Estos días, los árbitros del mundo libre nos reclaman una adhesión sin condiciones contra el terrorismo de Hamás, y cualquiera que se atreva a ofrecer un discurso disonante deberá ser condenado a la hoguera de los desleales. Está prohibido decir que Hamás nunca habría existido si Israel no hubiera vulnerado durante largas décadas todas las normas elementales del derecho internacional y las resoluciones de las Naciones Unidas. Prohibido mencionar la expansión colonial, las políticas de apartheid, el bloqueo, la limpieza étnica, las redadas cotidianas, la tortura, los asentamientos ilegales, los check-points diarios donde los trabajadores palestinos son tratados como ganado.
¿Por qué denominamos terrorismo a los atentados de Al-Qaeda pero no a los bombardeos ilegales de Estados Unidos sobre Iraq? ¿Por qué denominamos terrorismo a la incursión de Hamás en territorio israelí pero no a las masacres rutinarias de aquellos que han convertido la Franja de Gaza en una escombrera? No hay un solo argumento razonable que permita sostener semejante asimetría, como no sea el deseo de denigrar al enemigo mientras reservamos para nuestros crímenes los más exquisitos eufemismos. "Operación Libertad Duradera". "Operación Acantilado Poderoso".
En 2016, España e Israel celebraron treinta años de amistades diplomáticas y los servicios filatélicos de ambos países emitieron un nuevo sello conmemorativo. Diez años entre sello y sello. En España desaparecieron los atentados de ETA y el concepto de terrorismo quedó reservado para los CDR, los jóvenes de Altsasu, los tuiteros de la Operación Araña, los raperos y los chistes de Carrero Blanco. Israel, por su parte, continuó su cruzada contra el terror sembrando el terror allí donde sus aliados internacionales se lo permitieron. Sus aliados internacionales somos nosotros y se lo permitimos todo.
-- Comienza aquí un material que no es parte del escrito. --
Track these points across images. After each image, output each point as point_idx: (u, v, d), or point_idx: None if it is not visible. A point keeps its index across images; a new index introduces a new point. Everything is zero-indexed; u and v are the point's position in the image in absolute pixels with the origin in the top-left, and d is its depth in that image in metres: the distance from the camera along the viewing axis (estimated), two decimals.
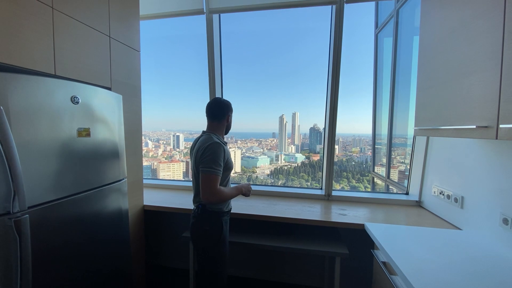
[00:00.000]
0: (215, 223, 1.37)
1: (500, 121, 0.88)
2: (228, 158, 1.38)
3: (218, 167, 1.28)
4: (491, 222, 1.27)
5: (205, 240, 1.37)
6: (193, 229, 1.41)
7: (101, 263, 1.44)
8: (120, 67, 1.65)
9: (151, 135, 4.51)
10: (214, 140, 1.32)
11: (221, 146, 1.32)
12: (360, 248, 1.94)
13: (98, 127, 1.39)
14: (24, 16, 1.10)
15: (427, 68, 1.37)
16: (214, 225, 1.37)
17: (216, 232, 1.36)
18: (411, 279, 0.96)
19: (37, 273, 1.07)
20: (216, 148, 1.29)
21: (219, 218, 1.39)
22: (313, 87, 4.53)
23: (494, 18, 0.92)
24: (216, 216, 1.38)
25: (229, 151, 1.42)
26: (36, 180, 1.09)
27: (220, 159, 1.29)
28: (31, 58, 1.13)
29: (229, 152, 1.44)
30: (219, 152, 1.29)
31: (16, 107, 1.01)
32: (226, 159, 1.34)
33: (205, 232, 1.36)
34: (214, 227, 1.37)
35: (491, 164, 1.31)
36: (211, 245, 1.36)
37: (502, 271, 1.03)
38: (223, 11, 2.17)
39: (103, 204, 1.45)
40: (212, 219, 1.37)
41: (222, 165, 1.30)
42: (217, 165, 1.27)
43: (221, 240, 1.38)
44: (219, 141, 1.33)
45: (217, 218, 1.38)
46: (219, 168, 1.28)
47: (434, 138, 1.83)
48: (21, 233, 0.99)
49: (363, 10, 3.33)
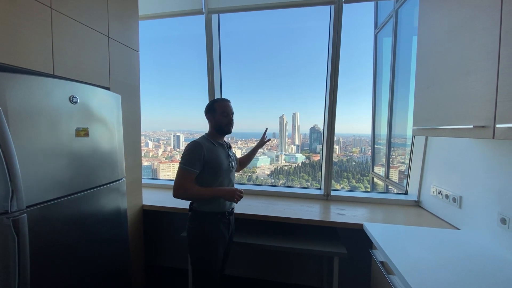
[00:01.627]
0: (198, 223, 1.39)
1: (497, 120, 0.88)
2: (211, 157, 1.36)
3: (190, 164, 1.32)
4: (489, 222, 1.27)
5: (191, 239, 1.39)
6: (186, 228, 1.45)
7: (99, 262, 1.45)
8: (119, 67, 1.66)
9: (151, 135, 4.51)
10: (195, 139, 1.40)
11: (199, 145, 1.34)
12: (358, 248, 1.94)
13: (97, 127, 1.40)
14: (23, 16, 1.10)
15: (425, 68, 1.37)
16: (197, 225, 1.39)
17: (199, 232, 1.38)
18: (408, 279, 0.96)
19: (35, 272, 1.08)
20: (192, 146, 1.35)
21: (203, 219, 1.39)
22: (314, 87, 4.52)
23: (491, 18, 0.92)
24: (201, 216, 1.39)
25: (215, 150, 1.40)
26: (34, 179, 1.09)
27: (194, 157, 1.32)
28: (29, 58, 1.13)
29: (218, 151, 1.41)
30: (194, 150, 1.34)
31: (15, 107, 1.01)
32: (205, 157, 1.34)
33: (190, 231, 1.40)
34: (197, 227, 1.39)
35: (489, 164, 1.31)
36: (195, 245, 1.38)
37: (500, 271, 1.03)
38: (222, 11, 2.17)
39: (102, 204, 1.46)
40: (197, 219, 1.40)
41: (197, 163, 1.32)
42: (188, 162, 1.32)
43: (205, 241, 1.37)
44: (198, 141, 1.37)
45: (202, 218, 1.39)
46: (191, 165, 1.32)
47: (432, 138, 1.83)
48: (19, 233, 1.00)
49: (362, 10, 3.33)
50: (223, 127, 1.45)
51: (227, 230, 1.46)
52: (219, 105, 1.46)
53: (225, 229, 1.43)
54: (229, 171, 1.46)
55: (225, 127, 1.46)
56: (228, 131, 1.48)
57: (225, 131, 1.47)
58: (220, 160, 1.40)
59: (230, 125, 1.47)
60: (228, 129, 1.47)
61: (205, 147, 1.36)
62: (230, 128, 1.48)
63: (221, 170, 1.40)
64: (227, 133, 1.49)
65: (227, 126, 1.46)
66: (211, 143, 1.42)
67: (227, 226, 1.45)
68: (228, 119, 1.46)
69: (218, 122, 1.45)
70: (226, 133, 1.49)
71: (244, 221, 1.92)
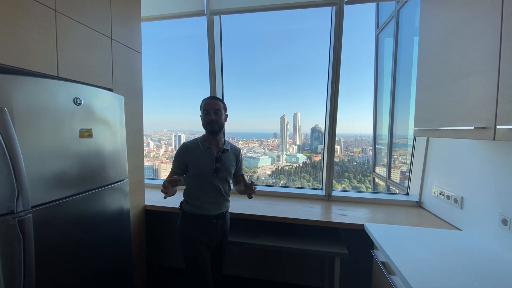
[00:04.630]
0: (184, 224, 1.44)
1: (497, 122, 0.88)
2: (191, 160, 1.38)
3: (174, 165, 1.44)
4: (491, 223, 1.27)
5: (179, 238, 1.45)
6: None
7: (102, 261, 1.46)
8: (121, 68, 1.67)
9: (152, 135, 4.53)
10: (189, 139, 1.48)
11: (183, 146, 1.44)
12: (360, 248, 1.94)
13: (100, 128, 1.41)
14: (28, 19, 1.12)
15: (426, 68, 1.37)
16: (183, 225, 1.44)
17: (184, 233, 1.42)
18: (410, 279, 0.96)
19: (40, 271, 1.09)
20: (178, 148, 1.46)
21: (189, 220, 1.43)
22: (314, 87, 4.53)
23: (492, 19, 0.93)
24: (187, 217, 1.44)
25: (198, 153, 1.39)
26: (39, 180, 1.11)
27: (177, 158, 1.42)
28: (34, 60, 1.15)
29: (201, 154, 1.39)
30: (178, 152, 1.44)
31: (20, 108, 1.03)
32: (186, 159, 1.39)
33: (178, 230, 1.46)
34: (183, 227, 1.44)
35: (491, 165, 1.31)
36: (181, 245, 1.43)
37: (501, 272, 1.03)
38: (224, 12, 2.18)
39: (105, 204, 1.47)
40: (184, 219, 1.45)
41: (180, 165, 1.42)
42: (174, 163, 1.44)
43: (189, 241, 1.40)
44: (186, 142, 1.45)
45: (188, 219, 1.43)
46: (175, 166, 1.43)
47: (434, 139, 1.83)
48: (24, 232, 1.01)
49: (364, 11, 3.33)
50: (205, 126, 1.40)
51: (214, 233, 1.43)
52: (203, 103, 1.42)
53: (211, 232, 1.42)
54: (213, 176, 1.38)
55: (206, 126, 1.39)
56: (209, 130, 1.39)
57: (207, 130, 1.40)
58: (200, 163, 1.38)
59: (211, 123, 1.36)
60: (209, 127, 1.38)
61: (189, 149, 1.41)
62: (212, 126, 1.37)
63: (201, 174, 1.38)
64: (210, 132, 1.39)
65: (209, 125, 1.37)
66: (198, 145, 1.42)
67: (213, 229, 1.42)
68: (209, 117, 1.36)
69: (203, 122, 1.42)
70: (210, 132, 1.40)
71: (245, 221, 1.93)
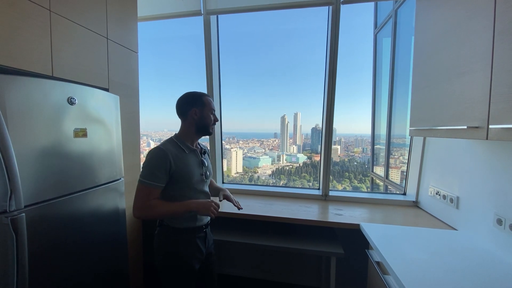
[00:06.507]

Porque estamos en el lado correcto de la historia. Nuestros gobernantes elogian la paz mientras invocan el derecho a defenderse de los otros, las hordas bárbaras, estadística sin nombre ni apellidos, animales que representan el mal en su forma más repulsiva. Nosotros, la civilización. Ellos, los terroristas. Las palabras son importantes y se clavan como balas. Solo quienes se adueñen de las palabras podrán adueñarse también del mundo. El argumento, por supuesto, es de ida y vuelta. Solo los dueños del mundo tienen el dinero suficiente para comprar todos los abecedarios.